Спросила, и слышно, что улыбается.
- Небось, на всю ночь остаешься?
Нет, это она не из-за ревности. Просто любопытно
ей, далеко ли заходит муж в воображаемой игре.
- А я только до пирогов добираюсь и на этом сразу
засыпаю, - сказал он и тоже улыбнулся.
- Этак-то она тебя намахает, - хмыкнула Татьяна. –
Тоже мне! Пришел к молодой красивой женщине, поел и уснул. Мне стыдно
за тебя, Женя!
- Да ладно, - благодушно отозвался он.
Каждый день приносил череду неприятностей, и не
было этому конца. То в замочную скважину ребятишки засунули спичку и
ключ не входил; то в лифте кто-то нарисовал похабщину; то вывинтили
электрическую лампочку на лестничной площадке и тут стало темно – они
теперь дорогие, эти лампочки, вот и воруют их; то, глядишь, кто-то
накидал у двери яичной скорлупы…
Случались неприятности и покрупнее: вдруг погас
экран телевизора и звук пропал… Евгений Вадимыч проверил
предохранители – так и есть, перегорели. Сменил – они тотчас
перегорели снова. Купил еще пару, поставил – результат тот же: значит,
что-то серьезное. Вызвал мастера – пришли сразу двое, толстый и
худенький, оба в подпитии. Толстый открыл крышку телевизора, его
товарищ стал ковыряться, должно быть не попадая отверткой, куда надо,
потому что послышалось:
- Ты что, сдурел?
“Раскурочат они мне телевизор”, - запоздало
спохватился Евгений Вадимыч.
Но мастера с делом справились в пять минут: что-то
там припаяли, на экране четко обозначилась “картинка”. И звук обрел
себя. Толстый обратился к Евгению Вадимычу:
- Ну, мужик, тебе как лучше: или мы напишем ремонту
на четыре сотни, или ты нам поставишь две бутылки водки.
“Четыре сотни! – похолодел хозяин телевизора. – Да
у меня месячный заработок не больше двух тысяч”.
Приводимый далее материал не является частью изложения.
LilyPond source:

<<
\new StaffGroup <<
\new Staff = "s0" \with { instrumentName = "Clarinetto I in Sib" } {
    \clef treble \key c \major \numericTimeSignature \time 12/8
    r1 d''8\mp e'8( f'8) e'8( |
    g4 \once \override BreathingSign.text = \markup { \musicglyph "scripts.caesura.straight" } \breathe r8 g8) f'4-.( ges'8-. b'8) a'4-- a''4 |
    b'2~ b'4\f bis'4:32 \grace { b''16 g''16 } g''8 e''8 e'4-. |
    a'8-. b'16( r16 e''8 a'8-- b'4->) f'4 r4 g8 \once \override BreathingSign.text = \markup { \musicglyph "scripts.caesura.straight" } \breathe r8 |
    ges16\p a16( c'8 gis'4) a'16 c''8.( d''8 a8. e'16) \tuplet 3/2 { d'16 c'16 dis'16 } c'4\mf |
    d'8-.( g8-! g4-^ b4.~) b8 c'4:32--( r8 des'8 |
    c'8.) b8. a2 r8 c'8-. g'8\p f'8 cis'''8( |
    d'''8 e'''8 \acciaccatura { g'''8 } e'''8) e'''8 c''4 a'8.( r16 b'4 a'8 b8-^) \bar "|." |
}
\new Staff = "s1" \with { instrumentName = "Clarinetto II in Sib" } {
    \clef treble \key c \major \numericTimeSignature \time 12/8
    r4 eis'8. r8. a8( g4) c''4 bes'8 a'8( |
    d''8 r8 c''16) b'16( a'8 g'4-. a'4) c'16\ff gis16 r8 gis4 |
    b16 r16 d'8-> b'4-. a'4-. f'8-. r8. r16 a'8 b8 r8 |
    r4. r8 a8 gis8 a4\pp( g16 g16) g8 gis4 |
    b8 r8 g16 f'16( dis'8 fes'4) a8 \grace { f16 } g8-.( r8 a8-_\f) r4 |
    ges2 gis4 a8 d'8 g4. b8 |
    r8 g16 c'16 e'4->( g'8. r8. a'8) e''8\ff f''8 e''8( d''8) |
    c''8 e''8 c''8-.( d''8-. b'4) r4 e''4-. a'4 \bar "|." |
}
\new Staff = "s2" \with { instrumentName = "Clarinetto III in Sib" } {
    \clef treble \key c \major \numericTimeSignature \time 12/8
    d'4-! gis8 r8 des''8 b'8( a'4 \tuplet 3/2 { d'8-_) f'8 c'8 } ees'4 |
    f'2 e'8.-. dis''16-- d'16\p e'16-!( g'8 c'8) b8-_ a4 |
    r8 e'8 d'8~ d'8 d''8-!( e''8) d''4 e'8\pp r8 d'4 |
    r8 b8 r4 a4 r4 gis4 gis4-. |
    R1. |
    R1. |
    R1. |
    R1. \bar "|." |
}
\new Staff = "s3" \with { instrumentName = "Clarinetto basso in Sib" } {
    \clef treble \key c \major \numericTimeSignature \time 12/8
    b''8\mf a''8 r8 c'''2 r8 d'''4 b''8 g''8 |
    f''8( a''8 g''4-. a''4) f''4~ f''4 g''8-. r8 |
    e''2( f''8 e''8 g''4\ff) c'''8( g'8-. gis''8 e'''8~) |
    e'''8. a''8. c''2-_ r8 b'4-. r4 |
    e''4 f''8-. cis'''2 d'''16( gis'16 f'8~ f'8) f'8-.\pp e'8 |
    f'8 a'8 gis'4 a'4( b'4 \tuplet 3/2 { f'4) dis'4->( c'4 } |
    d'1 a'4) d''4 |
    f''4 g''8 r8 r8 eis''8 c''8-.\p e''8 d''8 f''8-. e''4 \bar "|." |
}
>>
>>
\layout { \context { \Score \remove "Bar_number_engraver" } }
- Лучше водочки, верно? – развязно подмигнул
толстый. – Посидим, покалякаем, выпьешь с нами.
- Я не пью, - сказал Евгений Вадимыч виновато.
- Да и мы не пьем! Так, ради знакомства с хорошим
человеком. Пару бутылок на троих – это немного.
Худенький был совестливее, сказал тихо:
- Да ладно тебе, Сань, одной хватит. Тут и делов-то
было…
- А соображенья сколько потратили? – нахраписто
заявил его товарищ. – По-твоему, мозговая работа ничего не стоит? Или
мы с тобой по институту не закончили, скажи? Да мы все логарифмы по
периметру прошли! Это что, пустяк? Пусть платит!
- Да ладно, Сань.
- Ну, хорошо. Давай, мужик, один пузырь и закусочки
нам собери.
Евгений Вадимыч мысленно прикинул: бутылка водки
стоит двести рублей, а заартачишься – придется платить четыреста. Они,
ведь, действительно, могут “написать ремонту” сколько захотят. Чего и
не было, да было! Вздохнул, добыл спрятанную поллитровку, выкупленную
еще по талонам прошлой зимой: сам он как-то не имел склонности к
выпивке, потому и хранилось долго.
И сидел он с этими телемастерами, страдая от их
постоянного “Слушай сюда, мужик”! и от того, что в качестве закуски на
столе была лишь тарелка с макаронами; слушал их пьяный треп, изображая
заинтересованность. А куда денешься! Приходилось терпеть. А то ведь в
следующий раз могут и вовсе не прийти. Скажут: это, мол, тот жмот, с
которым ни выпить, ни поговорить.
Худенький жалобился: опять, мол, жена ругать будет,
домой хоть не являйся.
- Спросит: денег принес? А что я принесу, если куда
ни приди – ставят водку…
Хозяину почудился в этом упрек: не дал денег,
спаивает, как и все. Но ведь они же сами предложили!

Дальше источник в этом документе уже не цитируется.